Data lines:
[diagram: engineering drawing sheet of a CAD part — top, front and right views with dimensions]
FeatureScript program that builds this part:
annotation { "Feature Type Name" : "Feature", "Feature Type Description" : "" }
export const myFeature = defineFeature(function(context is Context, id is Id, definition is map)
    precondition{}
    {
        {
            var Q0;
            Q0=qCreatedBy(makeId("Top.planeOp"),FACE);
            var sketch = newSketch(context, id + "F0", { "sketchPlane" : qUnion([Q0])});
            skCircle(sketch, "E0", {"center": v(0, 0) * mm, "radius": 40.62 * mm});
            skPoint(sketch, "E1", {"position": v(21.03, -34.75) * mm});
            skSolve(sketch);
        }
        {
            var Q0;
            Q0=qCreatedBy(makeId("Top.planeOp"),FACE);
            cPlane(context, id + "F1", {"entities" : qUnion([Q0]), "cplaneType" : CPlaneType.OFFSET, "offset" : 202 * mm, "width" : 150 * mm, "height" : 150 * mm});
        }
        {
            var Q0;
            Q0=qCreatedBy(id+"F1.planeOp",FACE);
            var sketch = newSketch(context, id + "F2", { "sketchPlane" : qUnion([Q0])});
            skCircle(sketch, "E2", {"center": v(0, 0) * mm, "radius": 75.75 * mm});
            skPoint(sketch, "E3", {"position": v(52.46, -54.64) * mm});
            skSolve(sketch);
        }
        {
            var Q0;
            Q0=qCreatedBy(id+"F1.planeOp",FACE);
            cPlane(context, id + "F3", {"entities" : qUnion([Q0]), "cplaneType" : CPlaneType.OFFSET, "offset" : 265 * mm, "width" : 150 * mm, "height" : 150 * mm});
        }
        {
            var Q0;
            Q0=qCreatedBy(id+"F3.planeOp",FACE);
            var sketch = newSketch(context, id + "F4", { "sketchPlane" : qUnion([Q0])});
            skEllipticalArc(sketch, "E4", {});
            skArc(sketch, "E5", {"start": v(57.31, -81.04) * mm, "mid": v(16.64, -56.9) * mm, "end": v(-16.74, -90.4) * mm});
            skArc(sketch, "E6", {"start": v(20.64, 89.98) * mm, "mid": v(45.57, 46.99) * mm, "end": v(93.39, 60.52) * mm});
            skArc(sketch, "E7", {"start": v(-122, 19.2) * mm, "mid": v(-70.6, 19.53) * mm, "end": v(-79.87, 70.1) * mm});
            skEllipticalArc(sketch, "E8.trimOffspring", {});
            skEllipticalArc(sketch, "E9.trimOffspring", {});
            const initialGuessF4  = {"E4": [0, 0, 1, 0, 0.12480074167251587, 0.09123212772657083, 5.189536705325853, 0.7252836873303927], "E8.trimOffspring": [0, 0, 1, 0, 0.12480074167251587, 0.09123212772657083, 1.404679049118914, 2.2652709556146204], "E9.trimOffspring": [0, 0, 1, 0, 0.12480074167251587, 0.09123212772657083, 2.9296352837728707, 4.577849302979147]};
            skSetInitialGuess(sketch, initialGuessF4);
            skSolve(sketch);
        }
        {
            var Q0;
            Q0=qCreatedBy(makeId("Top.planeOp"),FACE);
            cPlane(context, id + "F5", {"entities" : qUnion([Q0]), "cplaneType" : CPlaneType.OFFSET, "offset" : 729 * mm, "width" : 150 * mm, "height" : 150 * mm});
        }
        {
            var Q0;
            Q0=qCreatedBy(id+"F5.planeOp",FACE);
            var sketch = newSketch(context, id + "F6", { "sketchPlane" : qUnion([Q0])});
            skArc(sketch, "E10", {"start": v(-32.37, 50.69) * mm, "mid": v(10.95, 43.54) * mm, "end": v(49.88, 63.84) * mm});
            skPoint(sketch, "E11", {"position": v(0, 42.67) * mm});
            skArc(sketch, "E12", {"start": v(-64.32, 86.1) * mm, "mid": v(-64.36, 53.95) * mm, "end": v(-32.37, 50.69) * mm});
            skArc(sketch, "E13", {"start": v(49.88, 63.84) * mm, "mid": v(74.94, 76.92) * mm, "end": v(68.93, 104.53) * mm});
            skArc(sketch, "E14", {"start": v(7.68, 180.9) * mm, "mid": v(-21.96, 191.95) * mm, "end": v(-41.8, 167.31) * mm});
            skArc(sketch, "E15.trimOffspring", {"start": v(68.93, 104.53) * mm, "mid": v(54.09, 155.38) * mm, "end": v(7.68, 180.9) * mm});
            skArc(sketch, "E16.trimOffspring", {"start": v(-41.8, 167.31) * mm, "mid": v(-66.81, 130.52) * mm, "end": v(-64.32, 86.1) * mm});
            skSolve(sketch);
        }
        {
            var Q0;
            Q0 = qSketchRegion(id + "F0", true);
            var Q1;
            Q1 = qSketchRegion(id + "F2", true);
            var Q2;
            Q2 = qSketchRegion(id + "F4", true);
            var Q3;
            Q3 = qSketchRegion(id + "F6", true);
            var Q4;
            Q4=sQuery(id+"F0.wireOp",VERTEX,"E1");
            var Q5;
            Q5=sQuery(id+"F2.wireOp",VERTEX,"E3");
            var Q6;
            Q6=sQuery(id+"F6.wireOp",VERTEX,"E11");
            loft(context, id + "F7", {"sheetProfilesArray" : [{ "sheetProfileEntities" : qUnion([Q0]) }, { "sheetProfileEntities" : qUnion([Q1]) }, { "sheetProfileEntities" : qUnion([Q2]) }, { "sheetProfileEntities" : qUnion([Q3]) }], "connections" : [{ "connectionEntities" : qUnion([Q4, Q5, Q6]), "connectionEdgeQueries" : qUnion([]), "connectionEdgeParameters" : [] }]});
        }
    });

Do this:
Output every line of the material above as a JSON list of strings, with one string per line and blank lines left out.

Task solution:
[
  "[diagram: engineering drawing sheet of a CAD part — top, front and right views with dimensions]",
  "FeatureScript program that builds this part:",
  "annotation { \"Feature Type Name\" : \"Feature\", \"Feature Type Description\" : \"\" }",
  "export const myFeature = defineFeature(function(context is Context, id is Id, definition is map)",
  "    precondition{}",
  "    {",
  "        {",
  "            var Q0;",
  "            Q0=qCreatedBy(makeId(\"Top.planeOp\"),FACE);",
  "            var sketch = newSketch(context, id + \"F0\", { \"sketchPlane\" : qUnion([Q0])});",
  "            skCircle(sketch, \"E0\", {\"center\": v(0, 0) * mm, \"radius\": 40.62 * mm});",
  "            skPoint(sketch, \"E1\", {\"position\": v(21.03, -34.75) * mm});",
  "            skSolve(sketch);",
  "        }",
  "        {",
  "            var Q0;",
  "            Q0=qCreatedBy(makeId(\"Top.planeOp\"),FACE);",
  "            cPlane(context, id + \"F1\", {\"entities\" : qUnion([Q0]), \"cplaneType\" : CPlaneType.OFFSET, \"offset\" : 202 * mm, \"width\" : 150 * mm, \"height\" : 150 * mm});",
  "        }",
  "        {",
  "            var Q0;",
  "            Q0=qCreatedBy(id+\"F1.planeOp\",FACE);",
  "            var sketch = newSketch(context, id + \"F2\", { \"sketchPlane\" : qUnion([Q0])});",
  "            skCircle(sketch, \"E2\", {\"center\": v(0, 0) * mm, \"radius\": 75.75 * mm});",
  "            skPoint(sketch, \"E3\", {\"position\": v(52.46, -54.64) * mm});",
  "            skSolve(sketch);",
  "        }",
  "        {",
  "            var Q0;",
  "            Q0=qCreatedBy(id+\"F1.planeOp\",FACE);",
  "            cPlane(context, id + \"F3\", {\"entities\" : qUnion([Q0]), \"cplaneType\" : CPlaneType.OFFSET, \"offset\" : 265 * mm, \"width\" : 150 * mm, \"height\" : 150 * mm});",
  "        }",
  "        {",
  "            var Q0;",
  "            Q0=qCreatedBy(id+\"F3.planeOp\",FACE);",
  "            var sketch = newSketch(context, id + \"F4\", { \"sketchPlane\" : qUnion([Q0])});",
  "            skEllipticalArc(sketch, \"E4\", {});",
  "            skArc(sketch, \"E5\", {\"start\": v(57.31, -81.04) * mm, \"mid\": v(16.64, -56.9) * mm, \"end\": v(-16.74, -90.4) * mm});",
  "            skArc(sketch, \"E6\", {\"start\": v(20.64, 89.98) * mm, \"mid\": v(45.57, 46.99) * mm, \"end\": v(93.39, 60.52) * mm});",
  "            skArc(sketch, \"E7\", {\"start\": v(-122, 19.2) * mm, \"mid\": v(-70.6, 19.53) * mm, \"end\": v(-79.87, 70.1) * mm});",
  "            skEllipticalArc(sketch, \"E8.trimOffspring\", {});",
  "            skEllipticalArc(sketch, \"E9.trimOffspring\", {});",
  "            const initialGuessF4  = {\"E4\": [0, 0, 1, 0, 0.12480074167251587, 0.09123212772657083, 5.189536705325853, 0.7252836873303927], \"E8.trimOffspring\": [0, 0, 1, 0, 0.12480074167251587, 0.09123212772657083, 1.404679049118914, 2.2652709556146204], \"E9.trimOffspring\": [0, 0, 1, 0, 0.12480074167251587, 0.09123212772657083, 2.9296352837728707, 4.577849302979147]};",
  "            skSetInitialGuess(sketch, initialGuessF4);",
  "            skSolve(sketch);",
  "        }",
  "        {",
  "            var Q0;",
  "            Q0=qCreatedBy(makeId(\"Top.planeOp\"),FACE);",
  "            cPlane(context, id + \"F5\", {\"entities\" : qUnion([Q0]), \"cplaneType\" : CPlaneType.OFFSET, \"offset\" : 729 * mm, \"width\" : 150 * mm, \"height\" : 150 * mm});",
  "        }",
  "        {",
  "            var Q0;",
  "            Q0=qCreatedBy(id+\"F5.planeOp\",FACE);",
  "            var sketch = newSketch(context, id + \"F6\", { \"sketchPlane\" : qUnion([Q0])});",
  "            skArc(sketch, \"E10\", {\"start\": v(-32.37, 50.69) * mm, \"mid\": v(10.95, 43.54) * mm, \"end\": v(49.88, 63.84) * mm});",
  "            skPoint(sketch, \"E11\", {\"position\": v(0, 42.67) * mm});",
  "            skArc(sketch, \"E12\", {\"start\": v(-64.32, 86.1) * mm, \"mid\": v(-64.36, 53.95) * mm, \"end\": v(-32.37, 50.69) * mm});",
  "            skArc(sketch, \"E13\", {\"start\": v(49.88, 63.84) * mm, \"mid\": v(74.94, 76.92) * mm, \"end\": v(68.93, 104.53) * mm});",
  "            skArc(sketch, \"E14\", {\"start\": v(7.68, 180.9) * mm, \"mid\": v(-21.96, 191.95) * mm, \"end\": v(-41.8, 167.31) * mm});",
  "            skArc(sketch, \"E15.trimOffspring\", {\"start\": v(68.93, 104.53) * mm, \"mid\": v(54.09, 155.38) * mm, \"end\": v(7.68, 180.9) * mm});",
  "            skArc(sketch, \"E16.trimOffspring\", {\"start\": v(-41.8, 167.31) * mm, \"mid\": v(-66.81, 130.52) * mm, \"end\": v(-64.32, 86.1) * mm});",
  "            skSolve(sketch);",
  "        }",
  "        {",
  "            var Q0;",
  "            Q0 = qSketchRegion(id + \"F0\", true);",
  "            var Q1;",
  "            Q1 = qSketchRegion(id + \"F2\", true);",
  "            var Q2;",
  "            Q2 = qSketchRegion(id + \"F4\", true);",
  "            var Q3;",
  "            Q3 = qSketchRegion(id + \"F6\", true);",
  "            var Q4;",
  "            Q4=sQuery(id+\"F0.wireOp\",VERTEX,\"E1\");",
  "            var Q5;",
  "            Q5=sQuery(id+\"F2.wireOp\",VERTEX,\"E3\");",
  "            var Q6;",
  "            Q6=sQuery(id+\"F6.wireOp\",VERTEX,\"E11\");",
  "            loft(context, id + \"F7\", {\"sheetProfilesArray\" : [{ \"sheetProfileEntities\" : qUnion([Q0]) }, { \"sheetProfileEntities\" : qUnion([Q1]) }, { \"sheetProfileEntities\" : qUnion([Q2]) }, { \"sheetProfileEntities\" : qUnion([Q3]) }], \"connections\" : [{ \"connectionEntities\" : qUnion([Q4, Q5, Q6]), \"connectionEdgeQueries\" : qUnion([]), \"connectionEdgeParameters\" : [] }]});",
  "        }",
  "    });"
]